___ EXERCISE PASSAGE ___

A competitive local exchange carrier (CLEC) is a North American telecommunications provider classification that emerged based on the competition model of the Telecommunications Act of 1996 in the United States. The act required the previously established incumbent local exchange carrier (ILEC) in each local market to provide infrastructure hosting and services to CLECs to enable competition with the ILEC.

Background

Local exchange carriers (LECs) are characterized as incumbent (ILECs) or competitive (CLECs). The ILECs are usually the original, monopoly LEC in a given area, and receive different regulatory treatment from the newer CLECs. A data local exchange carrier (DLEC) is a CLEC specializing in DSL services by leasing lines from the ILEC and reselling them to Internet service providers (ISPs).

___

> _WORK INSTRUCTION_: According to the text about local exchange carriers, what does a data local exchange carrier specialize in? The items that follow have no connection to the text about local exchange carriers.

___ SUPPLIED RECORDS ___

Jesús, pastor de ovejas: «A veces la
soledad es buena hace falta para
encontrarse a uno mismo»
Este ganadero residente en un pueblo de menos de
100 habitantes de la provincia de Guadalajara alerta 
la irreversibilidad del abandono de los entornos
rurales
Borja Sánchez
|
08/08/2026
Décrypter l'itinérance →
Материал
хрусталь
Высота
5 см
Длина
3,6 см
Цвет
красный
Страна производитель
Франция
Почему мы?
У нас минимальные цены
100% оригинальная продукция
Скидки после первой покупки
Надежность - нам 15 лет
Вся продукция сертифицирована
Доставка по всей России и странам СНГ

___

> _REPLY TO THE TASK_: DSL services, by leasing lines from the ILEC and reselling them to Internet service providers.